I came across the integral $$ I = \int_{x_0}^{x_1} \frac{\mathrm{d}x}{\sqrt{x^3 + m x^2 + 1}} $$
I found the trivial solution involving elliptic integrals of the first kind, but I am wondering if there is a different way to solve it, perhaps involving hyperbolic functions, or something else?
Since $x_0, x_1$ are generic, we may as well consider the indefinite integral. For typical values of $m$ such an integral can't be expressed in terms of elementary functions, i.e., you need elliptic functions or the equivalent.

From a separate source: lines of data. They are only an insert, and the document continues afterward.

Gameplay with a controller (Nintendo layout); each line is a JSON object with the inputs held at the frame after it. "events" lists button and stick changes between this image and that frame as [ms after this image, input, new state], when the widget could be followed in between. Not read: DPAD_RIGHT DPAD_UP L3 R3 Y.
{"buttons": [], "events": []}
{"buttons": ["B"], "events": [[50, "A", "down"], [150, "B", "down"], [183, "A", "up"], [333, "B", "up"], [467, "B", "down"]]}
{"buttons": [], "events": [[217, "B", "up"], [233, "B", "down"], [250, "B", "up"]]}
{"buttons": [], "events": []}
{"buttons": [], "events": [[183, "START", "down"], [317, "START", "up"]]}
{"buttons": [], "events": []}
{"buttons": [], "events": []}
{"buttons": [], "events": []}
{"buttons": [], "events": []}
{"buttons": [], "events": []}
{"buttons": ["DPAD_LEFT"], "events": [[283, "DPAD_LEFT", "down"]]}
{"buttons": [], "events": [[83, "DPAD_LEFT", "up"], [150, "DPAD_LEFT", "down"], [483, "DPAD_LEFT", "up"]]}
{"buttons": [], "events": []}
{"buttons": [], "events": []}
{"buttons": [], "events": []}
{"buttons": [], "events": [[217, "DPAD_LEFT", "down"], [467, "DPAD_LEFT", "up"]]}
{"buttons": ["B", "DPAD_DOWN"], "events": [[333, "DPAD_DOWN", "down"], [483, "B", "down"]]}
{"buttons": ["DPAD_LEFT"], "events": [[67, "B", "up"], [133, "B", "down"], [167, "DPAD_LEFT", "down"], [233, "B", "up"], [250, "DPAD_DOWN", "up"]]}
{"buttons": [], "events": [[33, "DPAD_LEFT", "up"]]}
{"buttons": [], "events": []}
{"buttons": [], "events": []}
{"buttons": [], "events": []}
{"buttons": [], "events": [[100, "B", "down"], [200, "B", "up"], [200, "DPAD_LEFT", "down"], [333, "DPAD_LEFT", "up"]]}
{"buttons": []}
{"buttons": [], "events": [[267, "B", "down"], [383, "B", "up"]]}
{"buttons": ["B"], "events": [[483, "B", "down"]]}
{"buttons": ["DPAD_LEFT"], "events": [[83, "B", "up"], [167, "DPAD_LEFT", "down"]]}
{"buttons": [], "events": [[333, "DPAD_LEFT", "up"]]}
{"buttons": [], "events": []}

As Claude Leibovici points out in the comments, if we express the cubic as $p(x) = (x - a) (x - b) (x - c)$, where $abc = -1$, $ab + bc + ca = 0$, $a + b + c = -m$, and $a < b < c$, we can express the integral more cleanly, as, e.g., $$\frac2{\sqrt{c - a}} F\left(\sqrt\frac{x - a}{b - a}, \sqrt\frac{b - a}{c - a}\right) + C ,$$ where $F$ is the incomplete elliptic integral function of the first kind.
For at least one real value of $m$ you can do better: If $m$ is the real root of the discriminant $-4m^2-27$ of the cubic polynomial $x^3 + m x^2 + 1$, the cubic polynomial has a multiple root $\alpha$ so the integral can be written as $$\int \frac{dx}{(x - \alpha) \sqrt{x - \beta}} = \frac{2}{\sqrt{\beta - \alpha}} \arctan \sqrt{\frac{x - \beta}{\beta - \alpha}} + C$$ where $\beta = -\frac\alpha2$ (in our case $\alpha < 0$).